Phoenix Union Bioscience High School is a small magnet school within the Phoenix Union High School District and the campus is in downtown Phoenix, Arizona, US. The school specializes in preemptive science education with a concentration in engineering or biomedical studies. A new building was constructed and the existing one renovated, opening in the fall of 2007.

==Enrollment==
Bioscience currently is home to approximately 395 students in grades 9 - 12. The student-to-faculty ratio for the 2023 to 2024 school year was 1:18, with an average class size of 1:24. The first class of 43 students graduated from Bioscience in May 2010, and the class of 2024 has the largest prospective graduation class of 103 students. 97 percent of its 10th graders passed the AIMS Math exam (in 2009), the highest public (non-charter) school percentage in the Valley, and No. 2 in the state. Their science scores were No. 3 in the state among non-charter schools.

In its first year of eligibility, Bioscience earned the maximum "Excelling" Achievement Profile from the State.

==Campus==
The US$10 million campus which opened in October 2007 is located in Phoenix's downtown Biotechnology Center and open to students throughout the District. The Bioscience High School campus, which was designed by The Orcutt-Winslow Partnership won the American School Board Journal's Learning By Design 2009 Grand Prize Award. The school received this award for its classrooms, collaborative learning spaces, and smooth circulation.

Phoenix Union High School District received a $2.4 million small schools grant from the City of Phoenix to renovate Bioscience's existing historic McKinley building for a Bio-medical program. It includes administrative office, four classrooms, a library/community room and a student demonstration area.

In 2014, Bioscience ranked number 27 on the Best Education Degrees Web site's "Most Amazing High School Campuses In The World" list, ranked by their modern designs. The school has a solar charging station, and is partially powered by solar panels.
++++++++
Description of the task: Render this sentence from the text about Phoenix Union Bioscience High School in Spanish: "The school has a solar charging station, and is partially powered by solar panels." Rely solely on the text about Phoenix Union Bioscience High School.

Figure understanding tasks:
++++++++
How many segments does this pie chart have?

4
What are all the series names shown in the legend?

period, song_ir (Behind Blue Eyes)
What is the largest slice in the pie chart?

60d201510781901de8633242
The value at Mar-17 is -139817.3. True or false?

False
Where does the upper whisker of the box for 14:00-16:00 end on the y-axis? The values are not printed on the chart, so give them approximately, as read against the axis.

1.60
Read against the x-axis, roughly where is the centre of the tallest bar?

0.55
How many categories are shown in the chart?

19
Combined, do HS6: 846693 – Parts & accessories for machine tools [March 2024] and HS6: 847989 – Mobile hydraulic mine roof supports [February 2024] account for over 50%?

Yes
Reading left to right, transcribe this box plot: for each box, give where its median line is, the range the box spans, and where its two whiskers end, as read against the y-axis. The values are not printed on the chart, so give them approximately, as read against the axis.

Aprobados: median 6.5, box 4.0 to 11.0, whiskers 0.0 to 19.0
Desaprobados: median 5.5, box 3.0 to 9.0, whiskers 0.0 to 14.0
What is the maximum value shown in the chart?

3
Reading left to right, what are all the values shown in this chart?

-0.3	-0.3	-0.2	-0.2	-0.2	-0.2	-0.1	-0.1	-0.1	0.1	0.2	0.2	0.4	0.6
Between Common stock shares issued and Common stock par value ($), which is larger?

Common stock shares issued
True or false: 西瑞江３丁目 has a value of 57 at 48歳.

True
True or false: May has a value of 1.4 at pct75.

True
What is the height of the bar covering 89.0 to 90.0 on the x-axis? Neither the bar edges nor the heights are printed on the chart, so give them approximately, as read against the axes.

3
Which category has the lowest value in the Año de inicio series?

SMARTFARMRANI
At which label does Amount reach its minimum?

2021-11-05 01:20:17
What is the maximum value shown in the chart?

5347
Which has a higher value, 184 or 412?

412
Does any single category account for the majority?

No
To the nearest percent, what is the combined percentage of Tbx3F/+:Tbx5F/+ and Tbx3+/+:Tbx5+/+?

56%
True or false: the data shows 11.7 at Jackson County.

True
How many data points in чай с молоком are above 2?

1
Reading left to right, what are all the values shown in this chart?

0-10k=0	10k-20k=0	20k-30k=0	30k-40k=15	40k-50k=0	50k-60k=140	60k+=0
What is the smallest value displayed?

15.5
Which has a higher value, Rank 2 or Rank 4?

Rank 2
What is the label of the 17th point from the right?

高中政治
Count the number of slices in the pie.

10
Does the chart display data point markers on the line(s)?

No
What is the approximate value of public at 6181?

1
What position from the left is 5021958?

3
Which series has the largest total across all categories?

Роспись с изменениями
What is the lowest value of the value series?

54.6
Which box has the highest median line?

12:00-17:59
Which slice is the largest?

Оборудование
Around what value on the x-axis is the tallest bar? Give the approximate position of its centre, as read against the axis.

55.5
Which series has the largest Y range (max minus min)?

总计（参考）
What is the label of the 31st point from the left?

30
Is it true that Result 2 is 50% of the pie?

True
++++++++
Solution to the problem: La escuela tiene una estación de carga solar y funciona parcialmente con paneles solares.